■ EXERCISE REQUIREMENTS: The entries that follow should come back exactly, with no pictures among them.

== SUPPLIED RECORDS ==

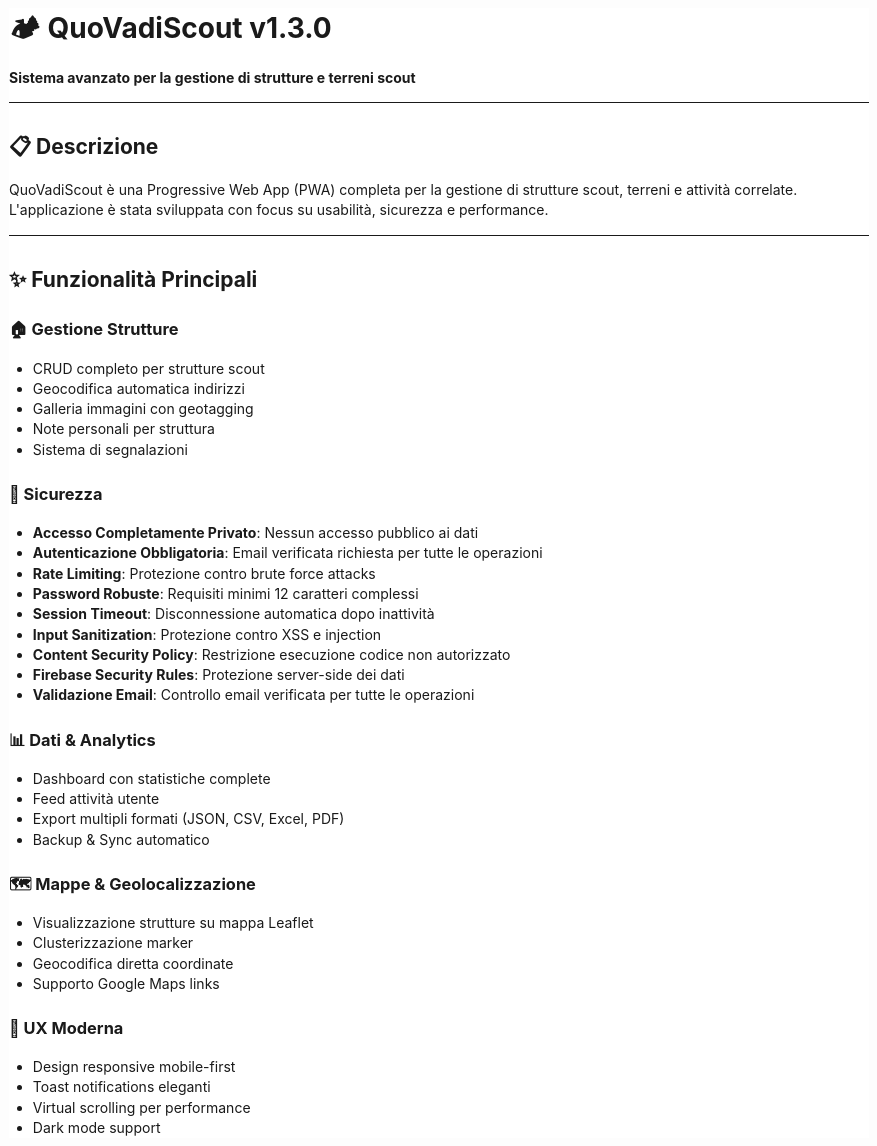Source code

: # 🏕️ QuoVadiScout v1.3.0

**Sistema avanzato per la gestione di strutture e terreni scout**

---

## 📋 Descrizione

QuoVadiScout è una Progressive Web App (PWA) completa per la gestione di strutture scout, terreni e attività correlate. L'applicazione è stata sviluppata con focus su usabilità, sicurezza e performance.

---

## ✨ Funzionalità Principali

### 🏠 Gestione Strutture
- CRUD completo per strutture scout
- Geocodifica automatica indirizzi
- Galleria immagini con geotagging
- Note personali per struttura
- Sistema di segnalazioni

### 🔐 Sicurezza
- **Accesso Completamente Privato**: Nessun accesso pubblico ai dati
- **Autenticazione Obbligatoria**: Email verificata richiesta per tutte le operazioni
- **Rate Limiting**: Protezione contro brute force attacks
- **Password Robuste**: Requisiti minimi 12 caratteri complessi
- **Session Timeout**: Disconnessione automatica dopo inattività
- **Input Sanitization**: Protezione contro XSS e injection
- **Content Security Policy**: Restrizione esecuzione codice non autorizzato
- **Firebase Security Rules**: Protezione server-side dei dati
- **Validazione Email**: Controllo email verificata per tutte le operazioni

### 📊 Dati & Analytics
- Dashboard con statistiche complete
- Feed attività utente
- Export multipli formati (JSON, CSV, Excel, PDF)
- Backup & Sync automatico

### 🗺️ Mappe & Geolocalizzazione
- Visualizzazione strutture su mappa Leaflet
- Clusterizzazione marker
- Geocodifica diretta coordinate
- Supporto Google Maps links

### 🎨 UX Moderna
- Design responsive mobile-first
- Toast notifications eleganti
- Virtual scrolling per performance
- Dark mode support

===

■ OUTPUT:
Source code

: # 🏕️ QuoVadiScout v1.3.0

**Sistema avanzato per la gestione di strutture e terreni scout**

---

## 📋 Descrizione

QuoVadiScout è una Progressive Web App (PWA) completa per la gestione di strutture scout, terreni e attività correlate. L'applicazione è stata sviluppata con focus su usabilità, sicurezza e performance.

---

## ✨ Funzionalità Principali

### 🏠 Gestione Strutture
- CRUD completo per strutture scout
- Geocodifica automatica indirizzi
- Galleria immagini con geotagging
- Note personali per struttura
- Sistema di segnalazioni

### 🔐 Sicurezza
- **Accesso Completamente Privato**: Nessun accesso pubblico ai dati
- **Autenticazione Obbligatoria**: Email verificata richiesta per tutte le operazioni
- **Rate Limiting**: Protezione contro brute force attacks
- **Password Robuste**: Requisiti minimi 12 caratteri complessi
- **Session Timeout**: Disconnessione automatica dopo inattività
- **Input Sanitization**: Protezione contro XSS e injection
- **Content Security Policy**: Restrizione esecuzione codice non autorizzato
- **Firebase Security Rules**: Protezione server-side dei dati
- **Validazione Email**: Controllo email verificata per tutte le operazioni

### 📊 Dati & Analytics
- Dashboard con statistiche complete
- Feed attività utente
- Export multipli formati (JSON, CSV, Excel, PDF)
- Backup & Sync automatico

### 🗺️ Mappe & Geolocalizzazione
- Visualizzazione strutture su mappa Leaflet
- Clusterizzazione marker
- Geocodifica diretta coordinate
- Supporto Google Maps links

### 🎨 UX Moderna
- Design responsive mobile-first
- Toast notifications eleganti
- Virtual scrolling per performance
- Dark mode support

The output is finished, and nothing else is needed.